Naturally, he wishes his clients didn’t have to deal with such painful problems, but solving that type of complicated puzzle is the type of planning he likes the best.

“We like big, thoughtful, difficult, smart projects where you can really dig in,” he says. “With something like this, your client is going to come in feeling helpless. It’s not easy, but you keep working on it, asking questions and putting things together. If you’re able to solve a problem that’s been pulling a family apart ... well, that feels really good.”


Feeling a client’s joy and pain is actually a key part of Rawdin’s practice. “We want our planners to feel unsettled when their clients are unsettled,” he says. “Empathy is an extremely important quality to us.”

It may not be the most common business plan, but it seems to be working. Formed as a one-man operation in 1987, Rawdin’s Wescott now employs 35 people, including 17 planners — many of whom have backgrounds in law, accounting or insurance — and operates five offices in three states.

The services the firm provides to clients are wide ranging, from traditional asset management and personal financial planning to business planning and legal consulting.

For example, one former CEO came to Wescott complaining that he should have received a large parting payment from his company, but his board claimed the company didn’t meet the necessary targets. The CEO disagreed, so Wescott’s accountants dug into the details of the agreement; connected the CEO with a good employment lawyer and facilitated a favorable settlement.

Another client, an entrepreneur, wanted to bring his company public. Wescott’s planners brought in several investment bankers to interview; explained how the process worked; and helped the client tap his corporate equity and reinvest it.

While about 20% of the firm’s clients are business owners, they’re otherwise a disparate group that have little but wealth in common. Wescott’s typical client has $2 million in liquid assets and may have several times that amount in illiquid corporate equity.

The firm accepts clients with less in its Entrada program, but takes those smaller accounts “strategically,” Rawdin says. Even if the clients don’t have sufficient liquid assets to manage, they must be on that path.

The entrepreneur that took his business public is one such example, says Rawdin.

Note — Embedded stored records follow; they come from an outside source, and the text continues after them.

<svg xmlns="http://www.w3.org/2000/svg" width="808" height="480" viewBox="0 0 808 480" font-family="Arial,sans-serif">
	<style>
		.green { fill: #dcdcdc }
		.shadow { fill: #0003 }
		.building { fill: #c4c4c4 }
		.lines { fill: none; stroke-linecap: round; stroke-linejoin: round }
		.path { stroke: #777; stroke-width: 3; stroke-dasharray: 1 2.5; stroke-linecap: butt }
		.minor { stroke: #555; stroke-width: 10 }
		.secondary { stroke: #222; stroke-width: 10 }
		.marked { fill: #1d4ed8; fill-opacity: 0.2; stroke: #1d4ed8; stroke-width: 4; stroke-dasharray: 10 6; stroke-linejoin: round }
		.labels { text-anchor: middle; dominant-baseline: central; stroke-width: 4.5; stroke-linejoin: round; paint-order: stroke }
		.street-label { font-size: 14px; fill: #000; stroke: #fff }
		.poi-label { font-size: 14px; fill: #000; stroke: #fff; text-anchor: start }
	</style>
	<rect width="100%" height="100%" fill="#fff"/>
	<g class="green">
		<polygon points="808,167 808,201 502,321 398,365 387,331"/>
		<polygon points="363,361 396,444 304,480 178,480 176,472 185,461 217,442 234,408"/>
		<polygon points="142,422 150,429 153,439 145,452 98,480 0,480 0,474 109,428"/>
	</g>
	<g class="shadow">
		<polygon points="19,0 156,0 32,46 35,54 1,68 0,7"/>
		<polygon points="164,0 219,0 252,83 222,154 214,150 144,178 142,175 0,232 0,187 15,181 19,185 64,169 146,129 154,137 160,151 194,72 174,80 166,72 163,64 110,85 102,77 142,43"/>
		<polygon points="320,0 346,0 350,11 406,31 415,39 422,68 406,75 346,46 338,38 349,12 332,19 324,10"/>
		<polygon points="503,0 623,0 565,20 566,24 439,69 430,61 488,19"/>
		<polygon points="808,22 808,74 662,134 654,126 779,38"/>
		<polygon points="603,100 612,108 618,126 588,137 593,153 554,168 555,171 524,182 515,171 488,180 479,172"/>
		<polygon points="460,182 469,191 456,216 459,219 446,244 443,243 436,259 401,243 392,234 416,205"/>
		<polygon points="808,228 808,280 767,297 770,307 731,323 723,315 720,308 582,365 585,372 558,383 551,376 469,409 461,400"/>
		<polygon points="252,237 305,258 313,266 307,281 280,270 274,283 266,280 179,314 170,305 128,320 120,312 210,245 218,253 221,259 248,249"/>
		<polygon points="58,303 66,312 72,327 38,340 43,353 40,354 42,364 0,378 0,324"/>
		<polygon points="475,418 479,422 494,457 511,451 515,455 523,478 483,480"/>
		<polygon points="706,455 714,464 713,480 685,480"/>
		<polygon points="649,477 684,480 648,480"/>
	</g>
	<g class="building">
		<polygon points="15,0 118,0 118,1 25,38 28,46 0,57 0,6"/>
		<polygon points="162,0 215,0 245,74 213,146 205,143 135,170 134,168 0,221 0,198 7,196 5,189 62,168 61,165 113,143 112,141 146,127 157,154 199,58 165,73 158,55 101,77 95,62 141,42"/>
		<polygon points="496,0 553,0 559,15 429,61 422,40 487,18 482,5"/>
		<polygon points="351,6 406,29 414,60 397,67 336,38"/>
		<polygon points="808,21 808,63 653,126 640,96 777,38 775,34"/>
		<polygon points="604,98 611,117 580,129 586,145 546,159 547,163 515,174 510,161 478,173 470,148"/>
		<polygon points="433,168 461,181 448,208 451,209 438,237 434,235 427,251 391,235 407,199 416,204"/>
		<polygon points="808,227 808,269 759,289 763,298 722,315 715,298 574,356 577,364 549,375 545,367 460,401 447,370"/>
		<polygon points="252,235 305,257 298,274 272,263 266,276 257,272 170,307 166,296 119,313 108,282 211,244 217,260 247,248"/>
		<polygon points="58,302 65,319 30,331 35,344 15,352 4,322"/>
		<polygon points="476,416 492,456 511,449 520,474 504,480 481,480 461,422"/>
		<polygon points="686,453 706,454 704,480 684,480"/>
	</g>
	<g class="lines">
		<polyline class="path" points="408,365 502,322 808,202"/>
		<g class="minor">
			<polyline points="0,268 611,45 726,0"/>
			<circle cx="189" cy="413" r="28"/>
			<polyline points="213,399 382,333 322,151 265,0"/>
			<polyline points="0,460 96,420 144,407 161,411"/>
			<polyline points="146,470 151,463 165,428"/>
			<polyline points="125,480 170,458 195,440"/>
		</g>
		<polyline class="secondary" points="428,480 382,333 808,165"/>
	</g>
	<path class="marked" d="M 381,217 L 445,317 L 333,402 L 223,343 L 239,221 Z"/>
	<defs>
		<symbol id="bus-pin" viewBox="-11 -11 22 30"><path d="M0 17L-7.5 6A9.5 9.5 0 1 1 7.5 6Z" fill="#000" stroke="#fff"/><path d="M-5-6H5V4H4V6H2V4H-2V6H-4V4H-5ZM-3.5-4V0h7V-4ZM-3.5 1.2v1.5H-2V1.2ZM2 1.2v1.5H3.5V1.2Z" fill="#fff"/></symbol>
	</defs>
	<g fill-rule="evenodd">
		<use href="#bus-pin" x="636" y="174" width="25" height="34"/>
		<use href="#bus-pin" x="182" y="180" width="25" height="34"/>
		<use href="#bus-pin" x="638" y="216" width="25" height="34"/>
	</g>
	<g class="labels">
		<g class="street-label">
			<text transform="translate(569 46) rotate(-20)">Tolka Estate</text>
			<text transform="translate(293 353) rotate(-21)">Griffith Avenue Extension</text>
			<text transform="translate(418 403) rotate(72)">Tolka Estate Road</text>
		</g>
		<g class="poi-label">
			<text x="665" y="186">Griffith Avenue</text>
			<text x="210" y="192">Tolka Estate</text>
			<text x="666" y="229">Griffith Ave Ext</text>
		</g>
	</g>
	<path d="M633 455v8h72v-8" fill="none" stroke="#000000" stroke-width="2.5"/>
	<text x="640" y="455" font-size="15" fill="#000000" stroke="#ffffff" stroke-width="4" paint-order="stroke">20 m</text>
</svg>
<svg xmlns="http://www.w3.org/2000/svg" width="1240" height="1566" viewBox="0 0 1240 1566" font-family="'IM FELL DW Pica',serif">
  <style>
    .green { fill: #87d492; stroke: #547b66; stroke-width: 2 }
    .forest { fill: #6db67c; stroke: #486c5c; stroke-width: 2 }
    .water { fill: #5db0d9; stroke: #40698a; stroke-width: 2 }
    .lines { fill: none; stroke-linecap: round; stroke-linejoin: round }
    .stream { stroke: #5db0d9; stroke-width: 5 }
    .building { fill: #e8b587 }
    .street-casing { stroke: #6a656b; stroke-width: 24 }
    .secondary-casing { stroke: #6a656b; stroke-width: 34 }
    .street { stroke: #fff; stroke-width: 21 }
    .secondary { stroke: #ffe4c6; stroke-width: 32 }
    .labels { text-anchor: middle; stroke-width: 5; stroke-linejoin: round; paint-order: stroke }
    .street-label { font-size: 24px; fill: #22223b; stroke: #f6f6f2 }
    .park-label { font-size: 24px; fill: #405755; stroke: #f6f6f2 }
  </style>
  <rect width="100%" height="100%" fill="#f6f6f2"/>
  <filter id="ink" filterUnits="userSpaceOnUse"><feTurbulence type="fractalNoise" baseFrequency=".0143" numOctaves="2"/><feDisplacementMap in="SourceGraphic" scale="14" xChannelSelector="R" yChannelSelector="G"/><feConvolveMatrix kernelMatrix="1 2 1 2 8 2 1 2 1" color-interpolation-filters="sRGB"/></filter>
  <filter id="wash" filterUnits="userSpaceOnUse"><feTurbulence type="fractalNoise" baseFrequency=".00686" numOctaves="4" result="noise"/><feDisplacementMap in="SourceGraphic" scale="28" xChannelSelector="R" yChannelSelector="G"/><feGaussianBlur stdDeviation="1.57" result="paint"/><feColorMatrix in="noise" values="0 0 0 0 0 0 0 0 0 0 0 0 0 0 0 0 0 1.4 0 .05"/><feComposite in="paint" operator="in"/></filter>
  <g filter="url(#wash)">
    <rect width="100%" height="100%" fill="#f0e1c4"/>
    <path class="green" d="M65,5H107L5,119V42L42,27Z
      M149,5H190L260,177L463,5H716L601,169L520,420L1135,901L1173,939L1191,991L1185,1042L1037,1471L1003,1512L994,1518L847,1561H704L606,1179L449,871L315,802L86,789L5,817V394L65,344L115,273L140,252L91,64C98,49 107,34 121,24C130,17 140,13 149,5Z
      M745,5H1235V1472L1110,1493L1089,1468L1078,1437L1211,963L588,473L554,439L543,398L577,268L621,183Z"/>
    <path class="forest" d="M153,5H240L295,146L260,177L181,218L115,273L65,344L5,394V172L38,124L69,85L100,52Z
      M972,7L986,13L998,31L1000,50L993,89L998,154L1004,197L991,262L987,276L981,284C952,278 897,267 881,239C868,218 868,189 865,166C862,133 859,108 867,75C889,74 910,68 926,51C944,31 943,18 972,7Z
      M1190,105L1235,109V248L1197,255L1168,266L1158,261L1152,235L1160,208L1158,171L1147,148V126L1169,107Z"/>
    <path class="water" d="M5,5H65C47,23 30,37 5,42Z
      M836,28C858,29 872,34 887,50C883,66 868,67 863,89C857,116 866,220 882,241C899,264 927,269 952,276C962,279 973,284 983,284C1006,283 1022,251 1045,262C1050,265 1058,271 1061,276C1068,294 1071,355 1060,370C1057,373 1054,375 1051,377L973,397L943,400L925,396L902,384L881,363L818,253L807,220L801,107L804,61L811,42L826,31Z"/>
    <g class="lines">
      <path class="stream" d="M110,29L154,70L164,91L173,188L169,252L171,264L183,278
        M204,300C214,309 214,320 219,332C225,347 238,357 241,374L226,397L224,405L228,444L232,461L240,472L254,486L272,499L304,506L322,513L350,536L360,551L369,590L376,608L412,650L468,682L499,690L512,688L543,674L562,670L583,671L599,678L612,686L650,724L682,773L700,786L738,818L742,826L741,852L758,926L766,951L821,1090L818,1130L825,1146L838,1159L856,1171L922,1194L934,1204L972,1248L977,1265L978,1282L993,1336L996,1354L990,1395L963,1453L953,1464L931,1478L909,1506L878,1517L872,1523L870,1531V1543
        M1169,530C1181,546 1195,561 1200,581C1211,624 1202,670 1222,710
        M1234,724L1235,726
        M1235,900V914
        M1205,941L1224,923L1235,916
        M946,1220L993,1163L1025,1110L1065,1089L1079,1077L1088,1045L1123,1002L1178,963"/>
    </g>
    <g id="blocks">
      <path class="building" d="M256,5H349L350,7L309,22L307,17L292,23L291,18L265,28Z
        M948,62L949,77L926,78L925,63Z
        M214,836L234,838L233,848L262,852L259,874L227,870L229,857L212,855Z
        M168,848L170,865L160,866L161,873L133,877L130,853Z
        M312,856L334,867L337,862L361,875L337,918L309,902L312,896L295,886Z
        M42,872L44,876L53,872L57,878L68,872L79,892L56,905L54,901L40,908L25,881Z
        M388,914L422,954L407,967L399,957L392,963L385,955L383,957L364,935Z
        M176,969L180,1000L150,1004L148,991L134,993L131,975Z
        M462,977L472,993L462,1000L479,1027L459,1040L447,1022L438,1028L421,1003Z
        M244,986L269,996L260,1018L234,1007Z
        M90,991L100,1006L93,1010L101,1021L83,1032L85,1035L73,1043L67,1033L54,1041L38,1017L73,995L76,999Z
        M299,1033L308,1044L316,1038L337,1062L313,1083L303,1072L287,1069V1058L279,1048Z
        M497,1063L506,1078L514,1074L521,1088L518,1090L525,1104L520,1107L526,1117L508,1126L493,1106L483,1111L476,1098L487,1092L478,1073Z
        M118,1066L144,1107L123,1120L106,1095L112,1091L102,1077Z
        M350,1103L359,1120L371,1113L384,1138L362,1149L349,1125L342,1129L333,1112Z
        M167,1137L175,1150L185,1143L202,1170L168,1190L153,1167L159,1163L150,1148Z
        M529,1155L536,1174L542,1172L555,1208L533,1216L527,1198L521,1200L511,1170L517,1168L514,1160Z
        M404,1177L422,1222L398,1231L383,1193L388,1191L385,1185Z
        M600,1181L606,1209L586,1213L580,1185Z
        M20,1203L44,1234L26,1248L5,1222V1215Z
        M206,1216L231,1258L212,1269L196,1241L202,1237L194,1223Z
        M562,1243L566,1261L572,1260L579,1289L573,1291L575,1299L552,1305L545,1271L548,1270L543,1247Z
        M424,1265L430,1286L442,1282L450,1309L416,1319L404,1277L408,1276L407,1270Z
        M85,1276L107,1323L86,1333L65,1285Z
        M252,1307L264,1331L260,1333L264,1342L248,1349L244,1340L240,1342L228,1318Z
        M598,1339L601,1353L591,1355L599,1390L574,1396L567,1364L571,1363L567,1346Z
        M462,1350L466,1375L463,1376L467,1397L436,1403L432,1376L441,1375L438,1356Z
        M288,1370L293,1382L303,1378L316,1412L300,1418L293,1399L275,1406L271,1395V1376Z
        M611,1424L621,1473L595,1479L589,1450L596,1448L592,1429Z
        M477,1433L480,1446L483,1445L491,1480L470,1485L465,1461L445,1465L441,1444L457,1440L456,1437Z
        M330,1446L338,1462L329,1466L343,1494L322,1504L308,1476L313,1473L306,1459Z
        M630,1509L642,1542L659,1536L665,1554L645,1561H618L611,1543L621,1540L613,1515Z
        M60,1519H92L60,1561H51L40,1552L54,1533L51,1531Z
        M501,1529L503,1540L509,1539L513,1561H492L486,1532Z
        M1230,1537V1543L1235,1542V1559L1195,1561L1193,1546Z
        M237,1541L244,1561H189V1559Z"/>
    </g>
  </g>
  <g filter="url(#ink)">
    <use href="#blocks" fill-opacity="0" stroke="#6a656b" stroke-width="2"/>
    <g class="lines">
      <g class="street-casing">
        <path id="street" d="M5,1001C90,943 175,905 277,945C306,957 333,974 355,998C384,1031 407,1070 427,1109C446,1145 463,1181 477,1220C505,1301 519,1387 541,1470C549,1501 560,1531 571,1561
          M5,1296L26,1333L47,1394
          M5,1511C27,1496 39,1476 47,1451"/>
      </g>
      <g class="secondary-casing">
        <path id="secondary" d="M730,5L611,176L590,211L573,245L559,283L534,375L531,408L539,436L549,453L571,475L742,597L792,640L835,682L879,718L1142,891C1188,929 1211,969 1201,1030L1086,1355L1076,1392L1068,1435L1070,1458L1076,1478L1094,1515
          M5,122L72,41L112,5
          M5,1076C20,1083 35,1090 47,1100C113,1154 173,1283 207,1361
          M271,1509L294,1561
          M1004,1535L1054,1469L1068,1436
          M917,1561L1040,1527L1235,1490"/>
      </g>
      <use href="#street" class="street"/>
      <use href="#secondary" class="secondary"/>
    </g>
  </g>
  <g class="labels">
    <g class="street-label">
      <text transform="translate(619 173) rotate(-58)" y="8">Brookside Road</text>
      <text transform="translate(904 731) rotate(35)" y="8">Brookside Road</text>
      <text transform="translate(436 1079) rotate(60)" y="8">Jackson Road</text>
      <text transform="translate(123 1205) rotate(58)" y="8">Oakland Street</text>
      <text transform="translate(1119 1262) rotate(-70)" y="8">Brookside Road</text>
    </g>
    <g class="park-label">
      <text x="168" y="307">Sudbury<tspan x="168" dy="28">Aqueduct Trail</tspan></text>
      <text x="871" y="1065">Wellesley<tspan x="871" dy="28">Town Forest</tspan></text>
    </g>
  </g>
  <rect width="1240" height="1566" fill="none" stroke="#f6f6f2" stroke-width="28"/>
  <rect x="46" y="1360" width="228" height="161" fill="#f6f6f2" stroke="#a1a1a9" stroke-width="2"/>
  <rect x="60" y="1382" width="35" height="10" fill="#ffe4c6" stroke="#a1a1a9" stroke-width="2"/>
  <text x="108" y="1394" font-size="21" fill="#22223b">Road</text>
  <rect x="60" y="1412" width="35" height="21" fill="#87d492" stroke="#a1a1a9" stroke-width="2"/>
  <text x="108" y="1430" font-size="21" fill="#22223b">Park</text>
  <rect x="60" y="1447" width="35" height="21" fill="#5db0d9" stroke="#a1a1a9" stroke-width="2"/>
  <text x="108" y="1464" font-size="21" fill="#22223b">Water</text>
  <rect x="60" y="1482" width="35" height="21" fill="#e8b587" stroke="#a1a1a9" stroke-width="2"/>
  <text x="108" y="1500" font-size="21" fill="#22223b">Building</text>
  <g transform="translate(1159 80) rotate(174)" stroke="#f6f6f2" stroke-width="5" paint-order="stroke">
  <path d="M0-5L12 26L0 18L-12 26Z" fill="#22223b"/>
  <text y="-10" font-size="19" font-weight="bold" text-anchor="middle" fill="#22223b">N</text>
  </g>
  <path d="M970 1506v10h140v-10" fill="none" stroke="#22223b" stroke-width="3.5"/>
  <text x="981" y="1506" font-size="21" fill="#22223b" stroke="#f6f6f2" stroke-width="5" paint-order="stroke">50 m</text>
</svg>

He didn’t have the liquid assets initially, but needed the firm’s help — and certainly met the minimums after his company went public.

“These are people who are very much like our other clients, but they’re not as far along,” Rawdin says. “But they’re going to be very important to the firm in the future.”


Developing both clients and planners is key to Wescott’s future, Rawdin says. The firm is actively adding young planners and has a program in place to turn them into future leaders. Getting the right hires and training them is such an emphasis, in fact, that the firm hired a Ph.D., who had been running his own Fortune 500 consulting firm, to head “organizational and talent development.” 

Harold Weinstein, who helped develop the employee personality test called Caliper that Wescott uses to screen new hires, is also charged with evaluating potential acquisition candidates. Wescott is in acquisition mode, expecting to use its capital to both hire and acquire, Rawdin says. The key is finding the right people — planners who are accomplished, empathetic and collaborative.

Planners work in two-person teams with each client. But they’re also encouraged to seek help from other Wescott specialists, where appropriate.

Wescott doesn’t sell insurance products, for example, but big policies are sometimes advisable for entrepreneurs. If a team determines that a client needs a policy, they’d tap the firm’s internal insurance specialists to determine the right type of policy, the amount of coverage needed and what it should cost — all with the goal of making the client an informed buyer.

Likewise, if a client has a legal issue, the client’s planning team would tap one of Wescott’s many lawyers for advice. They wouldn’t take a case to court, but they’d recognize the legal issues and find the right people to resolve them, Rawdin explains.

“You have to guide the client in a very literate way,” he says. “We specialize in having specialists.”